President Biden offered a simple, and simplistic, solution to the labor shortage problem at a press conference a few months back when he rather creepily whispered “pay them more”.
Now, that response to the complicated issue of businesses having a difficult time finding people to work for them seems straight out of the kindergarten school of economics, but it’s not entirely off course. Kevin Williamson wrote a piece in National Review recently entitled just that — “pay them more” — wherein he makes a very capable free-market argument.
We find here the assertion coming from two competing camps: on the one hand is the common leftist theme that a “job” is not the property of the employer. This hearkens back to the old corporatist theory, popular among turn-of-the-last-century thinkers including G.K. Chesterton, that when you work at a job, it becomes your property, after a fashion, untouchable by the prevailing dictums of economics.
This notion has served as a spawning ground for plenty of bad economic ideas over the last hundred years. It ties in neatly with the “hate the rich” trope (which has also spawned all sorts of bad economic ideas) and makes “pay them more” seem like such a self-evident solution, as it dismisses out of hand the myriad of factors and considerations that make up economic calculation.
On the other hand, is the argument made by Williamson, based not in utopic central planning fantasy, but, paradoxically, on the hard and immutable laws of economics. He points out that, in fact, paying more is the free-market answer to a labor shortage. Prices (wages, lest we forget, are prices) are set by the strictures of supply and demand — if supply is low and demand high, the price will go up. If there are more jobs than workers who are willing to take them, then wages ought to go up. Adam Smith would approve.
Except for one thing: the missing element is that the principles of free markets assume an absence of political interference.
What is it that is preventing employers from simply raising their wages to draw employees? Well, many of them are, of course. But we still have a labor shortage, so why aren’t those economic laws kicking in and driving wages up even higher?
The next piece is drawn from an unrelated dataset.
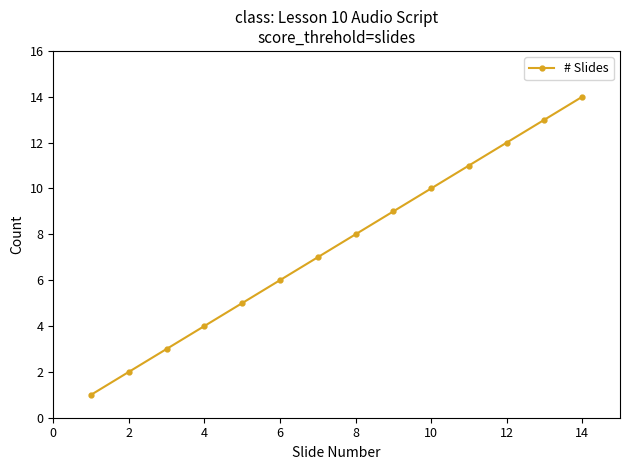

True or false: there are more than 2 points higher than both neighbors.

False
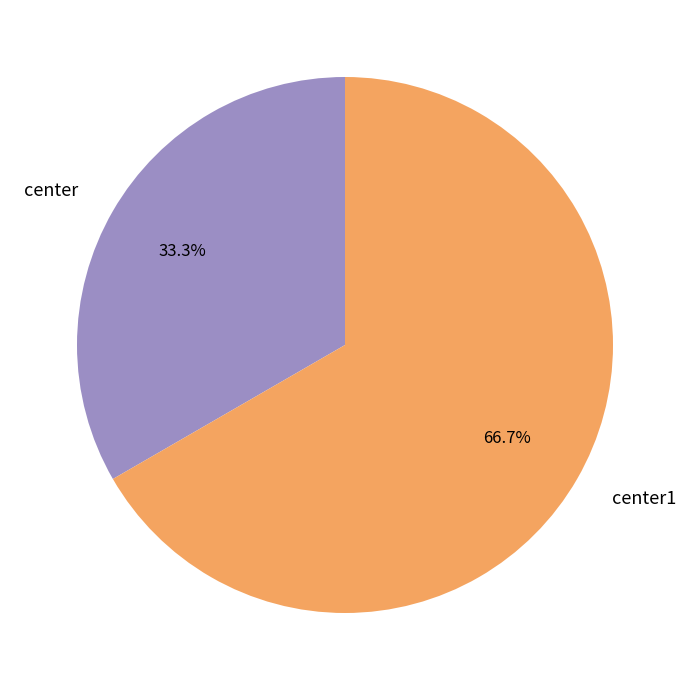

Which category has the smallest portion of the pie?

center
It’s easy to sneer at a business owner who resists paying exorbitant wages and say that is simply the price of doing business, and if they cannot afford to stay in business they ought not to be. But what other costs are being levied on that business that are, in a sense, artificial? The litany of government-imposed taxes, fees, and mandates on business are already enormous, and growing every year. How much more could a small business owner pay his workers if he or she were offered some relief from the fees that Congress and the state legislature impose on them every year, without which business owners would have the financial flexibility to adjust wages as needed to satisfy their demand for labor?
Of course, a business owner could opt to simply raise prices to account for an increase in labor costs, but that is self-limiting; how much of a price increase will customers bear before deciding they can do without whatever good or service the business is offering? Not to mention that this would be occurring at a time when other inflationary pressures are bearing down, inflation which will nullify the increase in wages.
The discussion is also incomplete without dissecting the causes of the labor shortage. Analysis will be years in the making, but clearly points the vicissitudes of the pandemic and the governmental response to it — overly generous federal largesse and extended unemployment benefits likely making a considerable number of young people question the value of work, a surge in early retirements, more parents (generally mothers) opting to stay home to look after children who, in some places, are still barred from going to school; some of this is a natural response to a pandemic, but much more of it is government created.
Williamson is correct that conservatives ought not be so quick to dismiss the principles of free market economics where they concern wages and labor. But we find a collision between the beneficent workings of the free market and the malignant workings of the interventionists who get in the market’s way. Businesses will pay their workers more if the impartial scales of the free-market demand it. If only government would allow them to.
Kelly Sloan is a political and public affairs consultant and a recovering journalist based in Denver.